Top of RECORDS FOR THIS EXERCISE

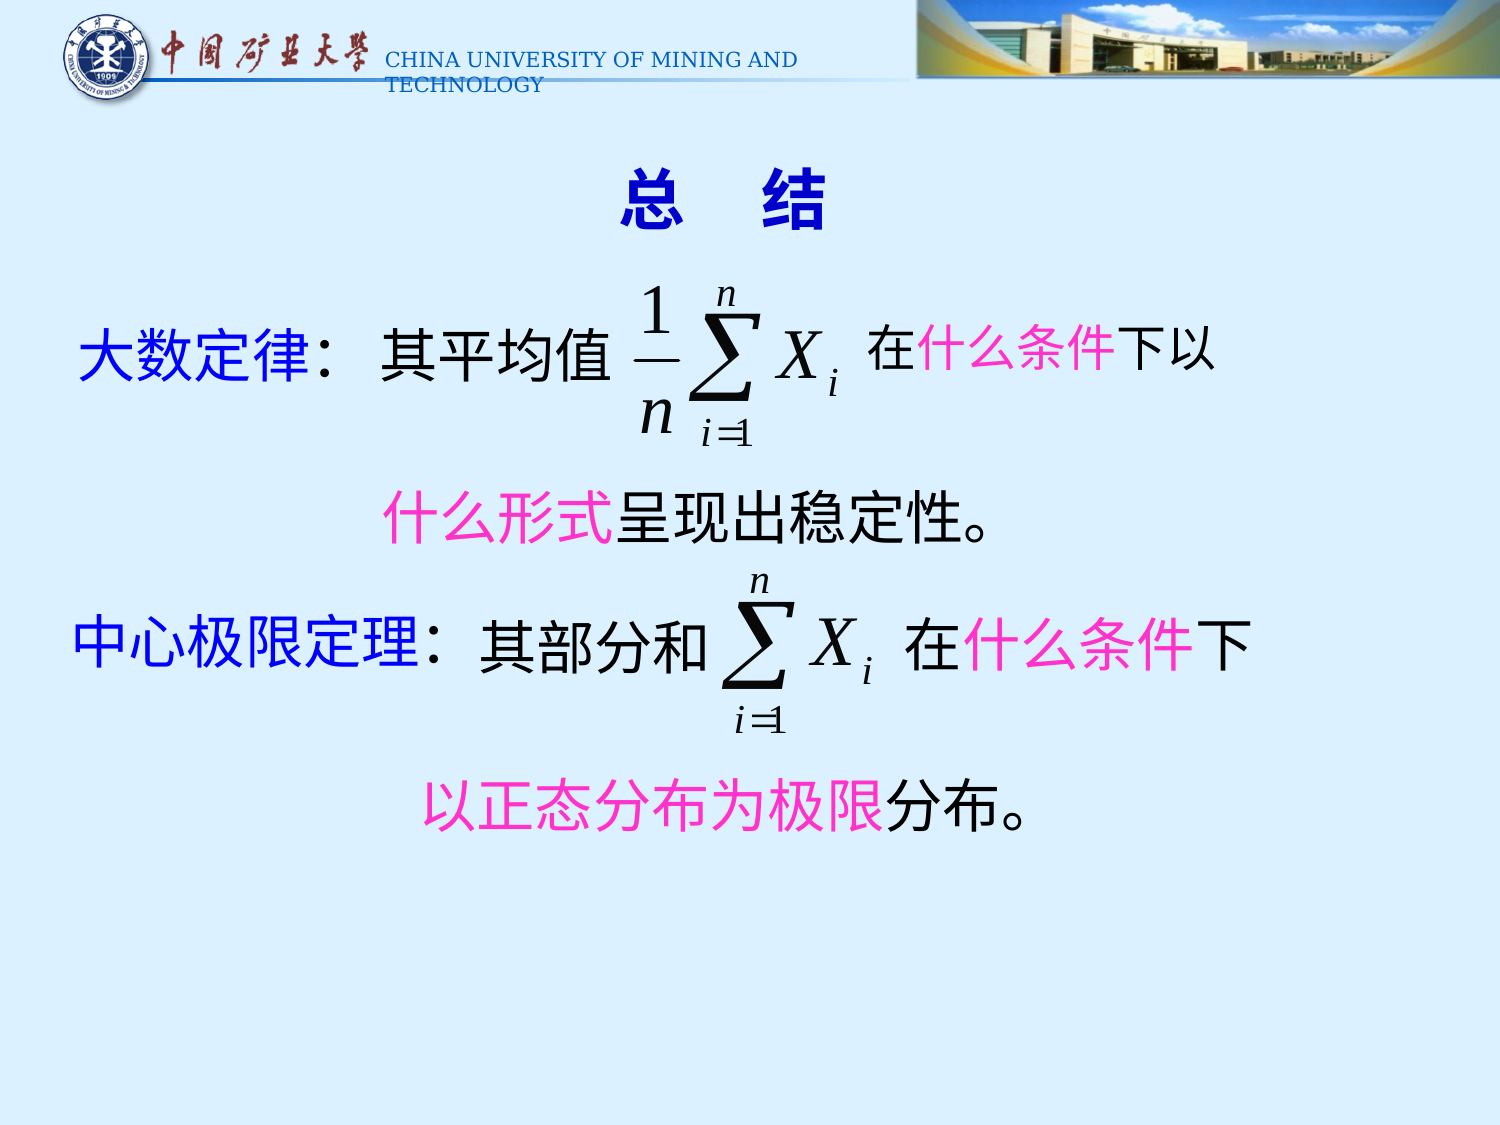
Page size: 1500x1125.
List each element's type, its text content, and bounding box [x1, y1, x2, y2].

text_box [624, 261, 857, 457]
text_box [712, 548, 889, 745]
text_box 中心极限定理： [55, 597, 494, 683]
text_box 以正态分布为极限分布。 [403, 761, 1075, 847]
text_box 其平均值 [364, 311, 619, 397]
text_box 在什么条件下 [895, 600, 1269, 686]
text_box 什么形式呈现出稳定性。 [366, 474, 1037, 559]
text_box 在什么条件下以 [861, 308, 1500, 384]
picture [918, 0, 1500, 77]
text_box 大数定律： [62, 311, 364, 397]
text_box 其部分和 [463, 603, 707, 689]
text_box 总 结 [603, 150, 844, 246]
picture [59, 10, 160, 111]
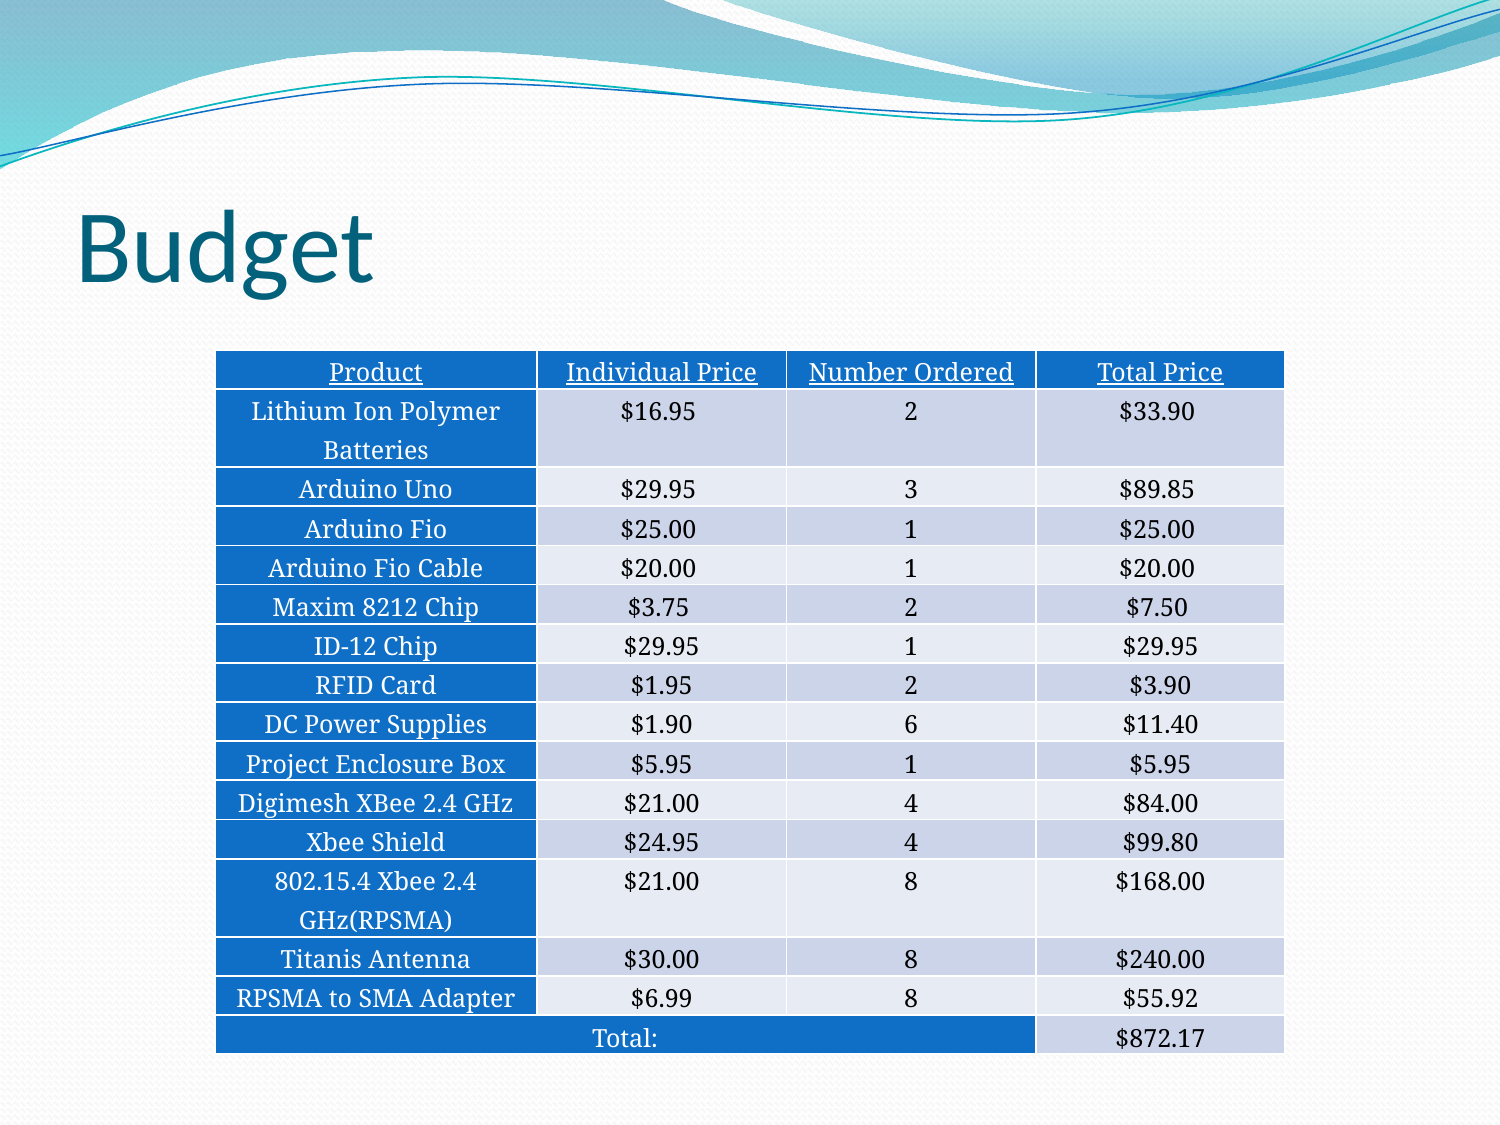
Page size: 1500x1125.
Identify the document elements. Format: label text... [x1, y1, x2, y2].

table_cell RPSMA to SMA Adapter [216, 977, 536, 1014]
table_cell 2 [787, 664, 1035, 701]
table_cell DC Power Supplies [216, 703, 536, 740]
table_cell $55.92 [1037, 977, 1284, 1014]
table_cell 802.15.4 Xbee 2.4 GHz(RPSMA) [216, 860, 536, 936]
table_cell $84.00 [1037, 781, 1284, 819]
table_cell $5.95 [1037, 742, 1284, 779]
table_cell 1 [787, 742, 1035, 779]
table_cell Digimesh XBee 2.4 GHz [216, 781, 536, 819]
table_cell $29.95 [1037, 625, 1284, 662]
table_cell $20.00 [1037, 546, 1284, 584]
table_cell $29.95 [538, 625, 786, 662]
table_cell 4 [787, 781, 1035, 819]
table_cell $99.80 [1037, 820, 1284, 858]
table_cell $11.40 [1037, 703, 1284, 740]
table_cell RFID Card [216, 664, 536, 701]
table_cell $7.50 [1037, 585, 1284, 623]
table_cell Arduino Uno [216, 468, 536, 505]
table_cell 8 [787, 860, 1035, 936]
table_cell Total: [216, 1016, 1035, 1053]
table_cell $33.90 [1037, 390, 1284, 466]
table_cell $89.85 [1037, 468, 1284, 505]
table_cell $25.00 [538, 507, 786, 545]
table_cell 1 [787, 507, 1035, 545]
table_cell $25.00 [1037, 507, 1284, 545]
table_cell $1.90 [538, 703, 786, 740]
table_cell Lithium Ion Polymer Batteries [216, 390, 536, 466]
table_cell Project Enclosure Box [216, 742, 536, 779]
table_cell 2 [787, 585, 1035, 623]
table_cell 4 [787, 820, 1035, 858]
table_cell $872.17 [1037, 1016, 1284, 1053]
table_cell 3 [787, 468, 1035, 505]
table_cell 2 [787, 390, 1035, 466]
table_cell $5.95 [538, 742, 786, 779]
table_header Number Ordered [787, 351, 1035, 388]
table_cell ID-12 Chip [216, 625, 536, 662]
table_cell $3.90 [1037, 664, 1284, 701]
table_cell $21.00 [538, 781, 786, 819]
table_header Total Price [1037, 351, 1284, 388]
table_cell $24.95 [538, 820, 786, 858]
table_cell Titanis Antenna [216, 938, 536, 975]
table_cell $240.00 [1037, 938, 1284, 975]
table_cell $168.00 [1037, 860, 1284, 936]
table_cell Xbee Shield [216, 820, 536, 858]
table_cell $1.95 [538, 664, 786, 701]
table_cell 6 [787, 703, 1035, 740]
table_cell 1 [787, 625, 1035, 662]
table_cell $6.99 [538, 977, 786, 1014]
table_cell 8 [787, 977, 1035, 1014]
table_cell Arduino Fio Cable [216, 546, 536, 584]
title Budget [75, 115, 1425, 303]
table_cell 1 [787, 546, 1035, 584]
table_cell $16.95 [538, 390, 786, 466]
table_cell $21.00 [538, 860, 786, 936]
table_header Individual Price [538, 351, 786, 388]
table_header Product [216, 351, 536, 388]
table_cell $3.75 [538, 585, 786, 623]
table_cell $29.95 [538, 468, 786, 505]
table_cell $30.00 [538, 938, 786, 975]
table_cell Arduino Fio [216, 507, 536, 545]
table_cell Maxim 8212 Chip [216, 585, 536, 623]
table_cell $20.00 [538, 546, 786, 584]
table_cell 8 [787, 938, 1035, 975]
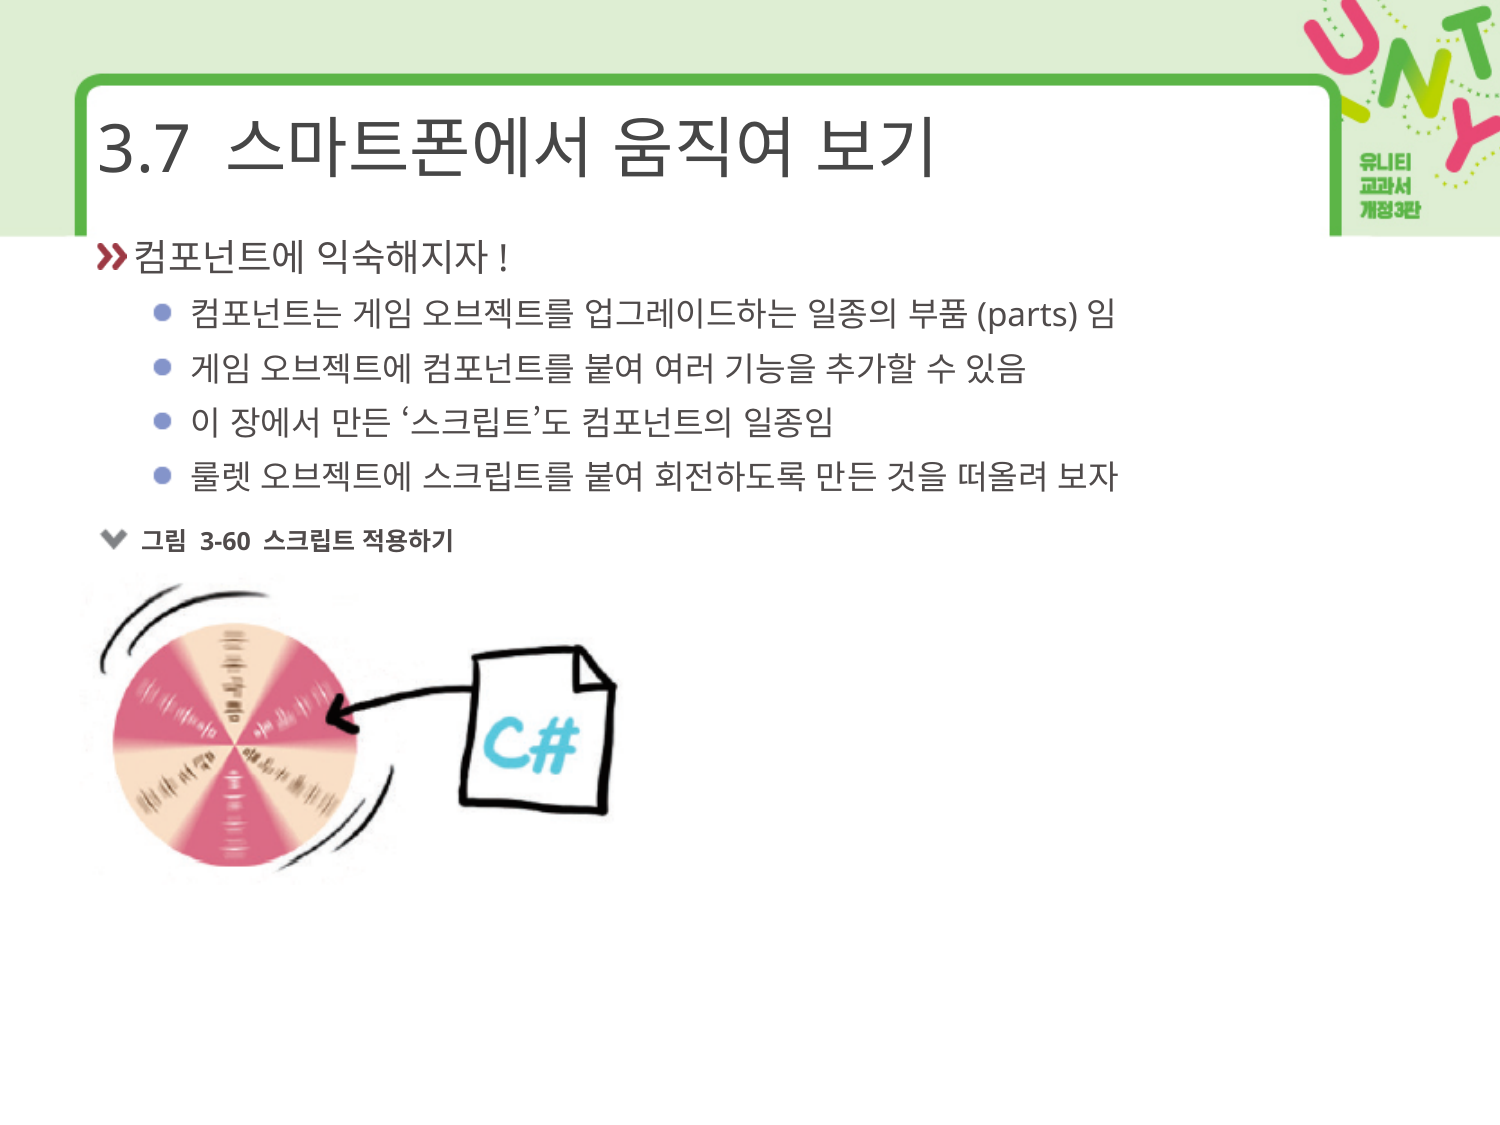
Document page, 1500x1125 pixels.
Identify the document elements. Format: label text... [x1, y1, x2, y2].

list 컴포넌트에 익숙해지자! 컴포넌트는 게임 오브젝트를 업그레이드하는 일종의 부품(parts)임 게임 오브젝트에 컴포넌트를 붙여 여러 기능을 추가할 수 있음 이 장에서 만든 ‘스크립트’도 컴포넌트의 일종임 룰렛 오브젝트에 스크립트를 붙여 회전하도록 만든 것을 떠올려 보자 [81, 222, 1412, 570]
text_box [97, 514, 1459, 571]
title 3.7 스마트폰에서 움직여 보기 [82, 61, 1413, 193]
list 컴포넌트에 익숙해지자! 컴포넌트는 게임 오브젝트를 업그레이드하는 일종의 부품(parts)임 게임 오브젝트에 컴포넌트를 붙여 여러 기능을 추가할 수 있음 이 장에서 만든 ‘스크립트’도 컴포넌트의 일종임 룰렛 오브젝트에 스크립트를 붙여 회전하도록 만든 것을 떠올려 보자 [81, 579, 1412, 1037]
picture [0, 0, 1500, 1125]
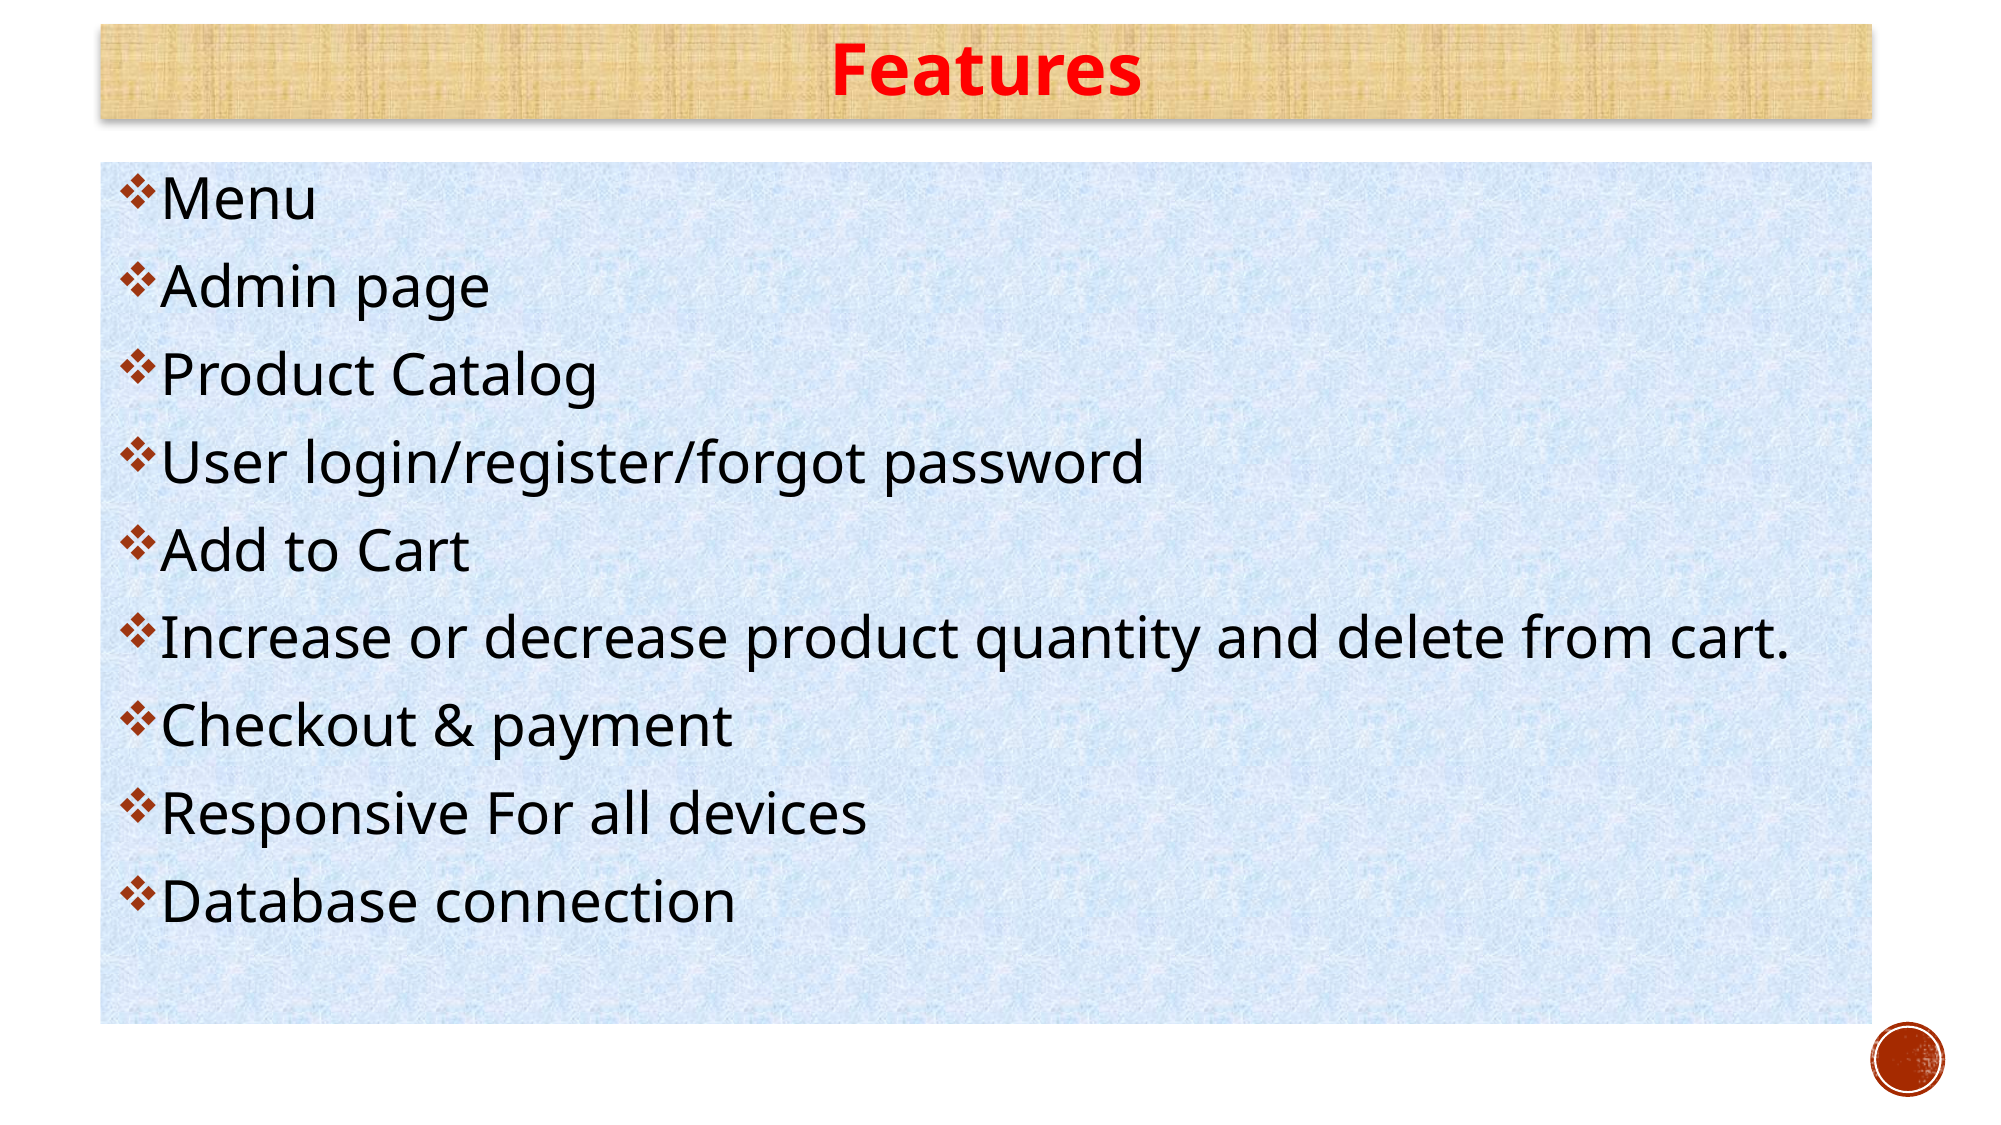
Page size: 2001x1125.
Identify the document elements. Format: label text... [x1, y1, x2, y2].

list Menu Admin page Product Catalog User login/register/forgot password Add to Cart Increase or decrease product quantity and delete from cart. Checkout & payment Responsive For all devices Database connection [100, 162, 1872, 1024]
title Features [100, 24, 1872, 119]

Bottom of RECORDS FOR THIS EXERCISE

TASK PROMPT ->
Filter the entries and copy out every line with the word "컴포넌트의".

EXPECTED OUTPUT ->
list 컴포넌트에 익숙해지자! 컴포넌트는 게임 오브젝트를 업그레이드하는 일종의 부품(parts)임 게임 오브젝트에 컴포넌트를 붙여 여러 기능을 추가할 수 있음 이 장에서 만든 ‘스크립트’도 컴포넌트의 일종임 룰렛 오브젝트에 스크립트를 붙여 회전하도록 만든 것을 떠올려 보자 [81, 222, 1412, 570]
list 컴포넌트에 익숙해지자! 컴포넌트는 게임 오브젝트를 업그레이드하는 일종의 부품(parts)임 게임 오브젝트에 컴포넌트를 붙여 여러 기능을 추가할 수 있음 이 장에서 만든 ‘스크립트’도 컴포넌트의 일종임 룰렛 오브젝트에 스크립트를 붙여 회전하도록 만든 것을 떠올려 보자 [81, 579, 1412, 1037]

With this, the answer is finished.